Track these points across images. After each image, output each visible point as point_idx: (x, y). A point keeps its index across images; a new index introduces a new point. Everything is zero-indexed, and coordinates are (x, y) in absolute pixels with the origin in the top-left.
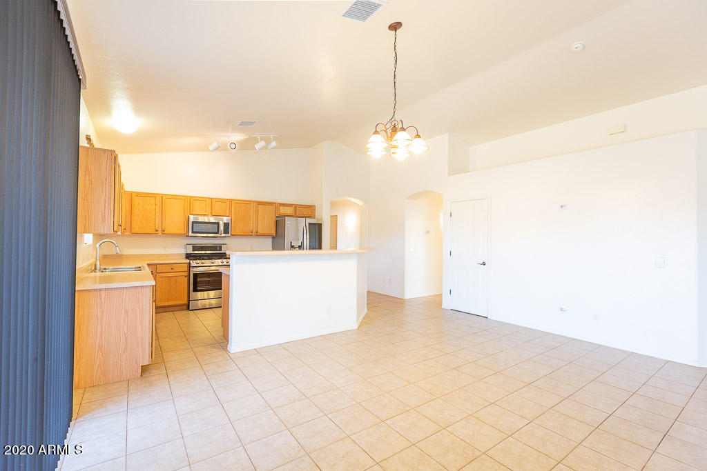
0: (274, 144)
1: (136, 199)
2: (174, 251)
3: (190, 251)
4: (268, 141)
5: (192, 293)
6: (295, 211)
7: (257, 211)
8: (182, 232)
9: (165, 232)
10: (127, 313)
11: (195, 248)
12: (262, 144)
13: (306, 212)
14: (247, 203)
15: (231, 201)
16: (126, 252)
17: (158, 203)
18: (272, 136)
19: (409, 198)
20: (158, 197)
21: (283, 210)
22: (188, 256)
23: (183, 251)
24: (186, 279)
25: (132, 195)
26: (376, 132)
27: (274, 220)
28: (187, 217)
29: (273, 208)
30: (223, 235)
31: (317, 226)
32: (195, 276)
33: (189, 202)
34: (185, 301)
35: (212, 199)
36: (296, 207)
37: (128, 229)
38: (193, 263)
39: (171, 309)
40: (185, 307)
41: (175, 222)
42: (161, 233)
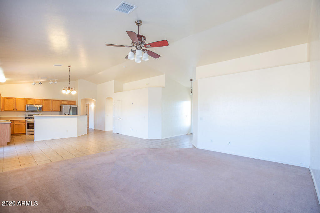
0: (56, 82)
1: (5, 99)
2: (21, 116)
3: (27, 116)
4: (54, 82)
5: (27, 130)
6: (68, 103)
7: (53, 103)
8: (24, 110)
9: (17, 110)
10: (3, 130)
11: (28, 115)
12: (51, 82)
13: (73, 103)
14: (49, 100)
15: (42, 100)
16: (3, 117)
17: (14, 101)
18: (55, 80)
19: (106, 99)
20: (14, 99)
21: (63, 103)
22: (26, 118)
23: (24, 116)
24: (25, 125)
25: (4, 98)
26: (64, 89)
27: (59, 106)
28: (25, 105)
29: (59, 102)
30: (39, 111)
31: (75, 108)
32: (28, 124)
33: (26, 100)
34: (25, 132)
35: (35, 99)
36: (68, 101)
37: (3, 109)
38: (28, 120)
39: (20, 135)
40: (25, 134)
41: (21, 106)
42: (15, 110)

* * *

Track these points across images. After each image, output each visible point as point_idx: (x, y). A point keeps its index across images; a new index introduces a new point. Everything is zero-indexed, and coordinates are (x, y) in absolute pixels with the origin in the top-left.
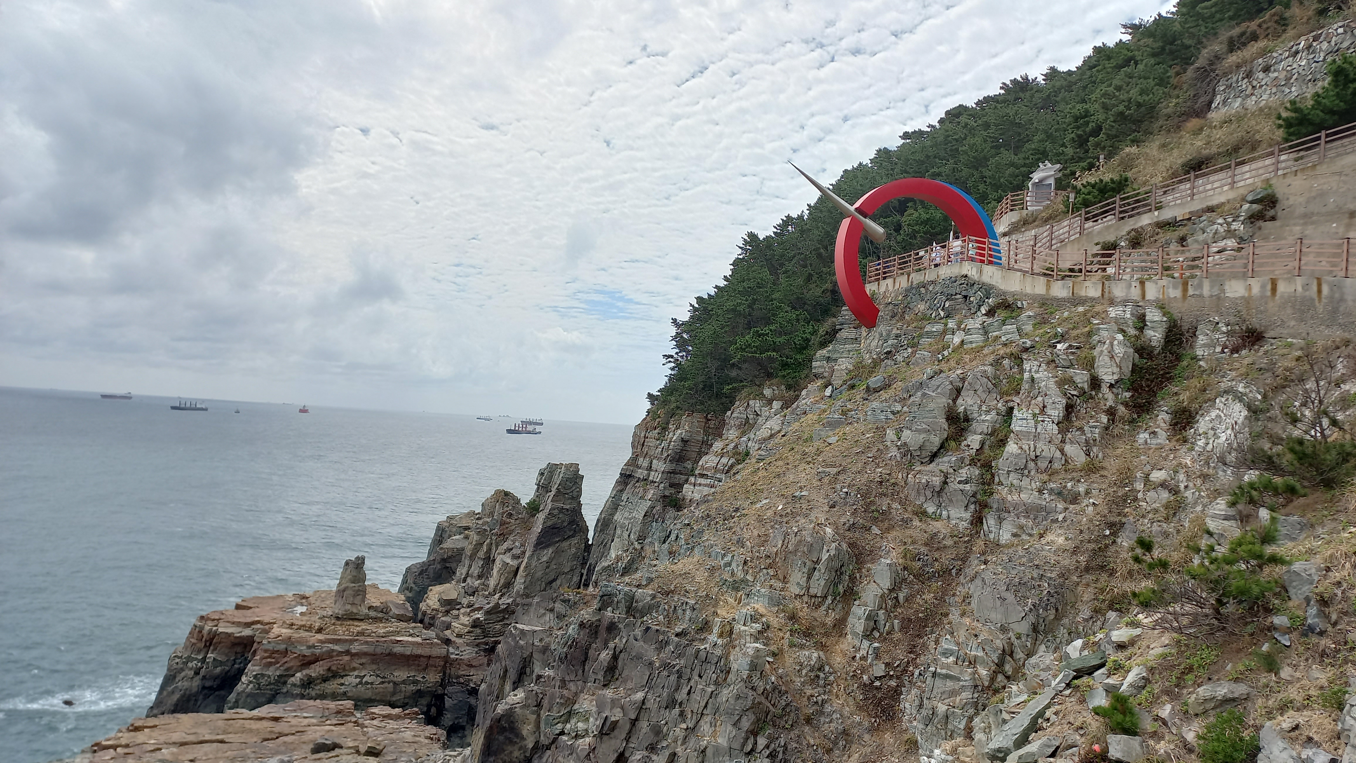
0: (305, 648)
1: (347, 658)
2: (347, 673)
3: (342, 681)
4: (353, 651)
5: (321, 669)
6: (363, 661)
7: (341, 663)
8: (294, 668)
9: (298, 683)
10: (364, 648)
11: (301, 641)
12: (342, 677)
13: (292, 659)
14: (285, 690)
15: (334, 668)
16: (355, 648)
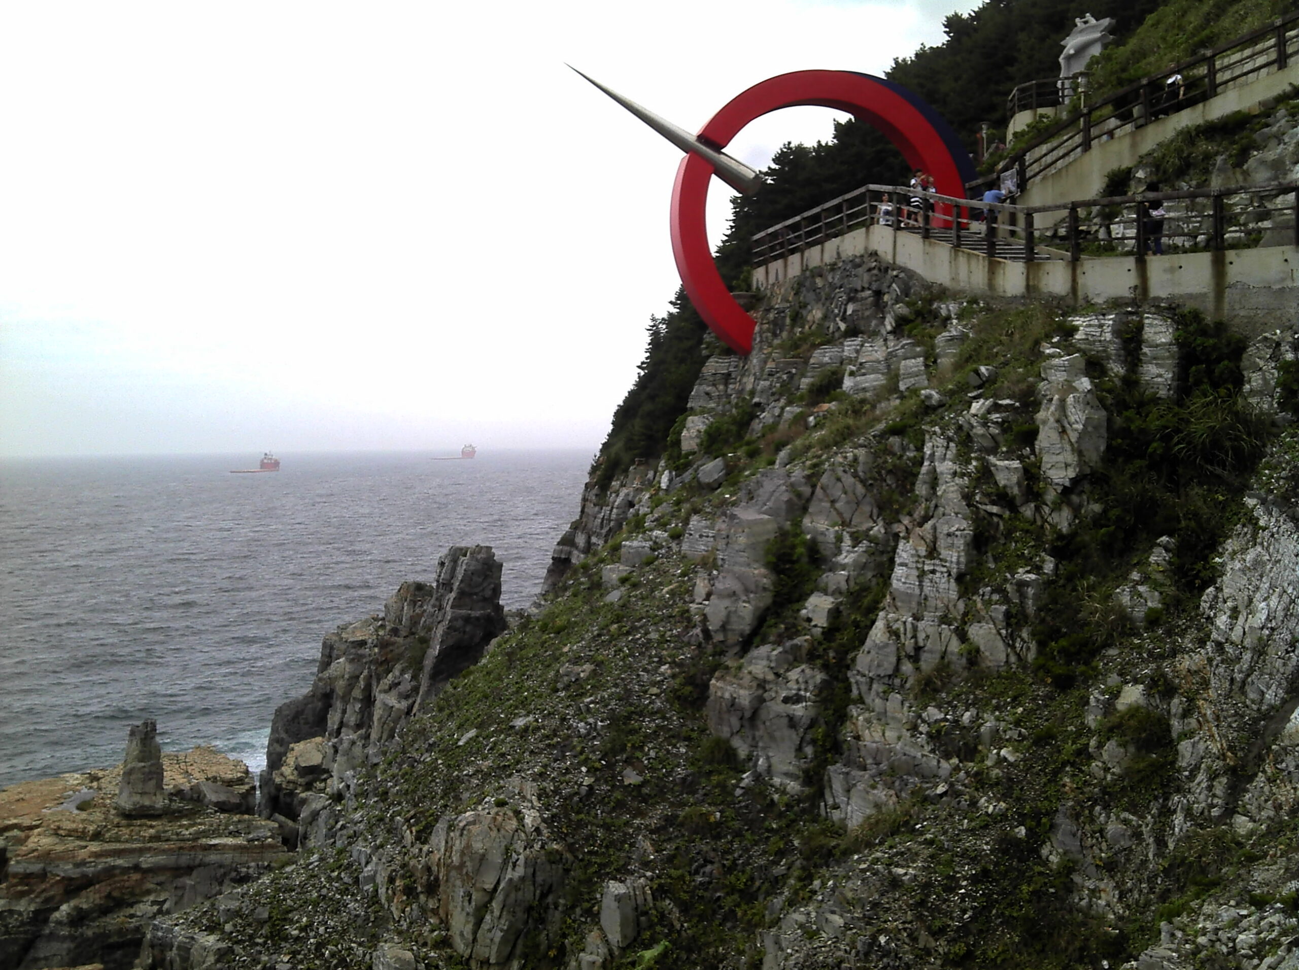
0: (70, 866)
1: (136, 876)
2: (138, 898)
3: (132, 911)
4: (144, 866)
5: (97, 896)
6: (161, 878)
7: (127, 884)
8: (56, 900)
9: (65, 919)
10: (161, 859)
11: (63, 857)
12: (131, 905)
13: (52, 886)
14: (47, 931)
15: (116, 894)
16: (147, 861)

_Instructions for the task_
Going back to the entries above, set down exactly the lines that begin at the one with "5: (321, 669)" and end at the one with "15: (334, 668)", both included, and nothing else.

_Response_
5: (321, 669)
6: (363, 661)
7: (341, 663)
8: (294, 668)
9: (298, 683)
10: (364, 648)
11: (301, 641)
12: (342, 677)
13: (292, 659)
14: (285, 690)
15: (334, 668)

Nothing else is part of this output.